Further to my
previous thread here, I have bitten the bullet and swapped out the focuser on my FSQ106 with a new FTF3515 from Feather Touch. A very nice piece of hardware it is (if a tad expensive!). The improvement in the data quality is huge with what now appears to be a nice flat field as measured by the tools in Pixinsight and examined visually.
I am, however, still having difficulties with star alignment when registering the images taken either side of the meridian so there is definitely something awry with the data. I've tried RegiStar and Pixinsight and both give me the same (bad) results. That is that the bright stars do not quite line up in the registered images. Blinking back and forth shows the bright stars to be not aligned. If I take this data through the full image integration and channel combination process I know that I will finish up with coloured flares around the stars which is not good.
There is a
link here to a Dropbox folder which contains pre and post meridian flip images. I have saved the raw and calibrated subs in *.fits format and *.xisf format.

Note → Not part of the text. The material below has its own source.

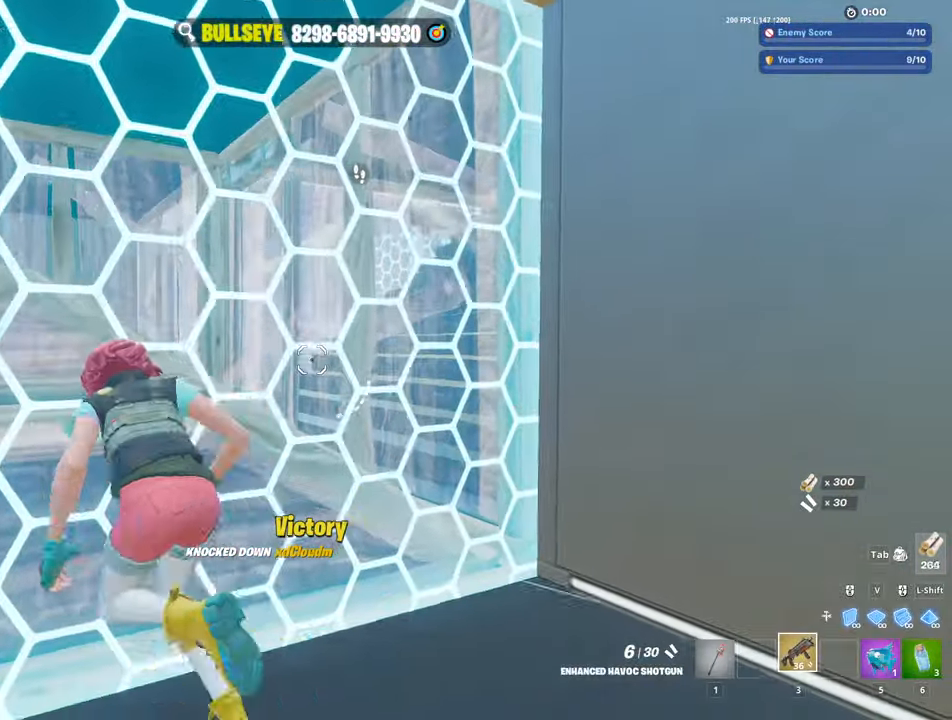
{"keys": ["a"], "mouse": [], "events": [[133, "a", "down"], [500, "w", "up"]]}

The attached images show the output from the aberration inspector script and the FWHM eccentricity script in Pixinsight. These indicate that the data is clean and the field is relatively flat with no obvious tilt or field curvature. If I take the time to peer very intently at the brighter stars in the images I can maybe see some slight elongation that is different in the pre and post flip images but it is very small and I am needing to zoom in to 200% to pick anything. At the end of the day though, there is something in this data which is causing the brighter stars in a registered image to not line up.
I'm working on the assumption that I may still have some residual tilt that my eye and the PI tools are not picking up. This being the case, I would like to hand over this data to my learned colleagues on this forum to see if anyone wants to forensically analyze this data and see what can be found.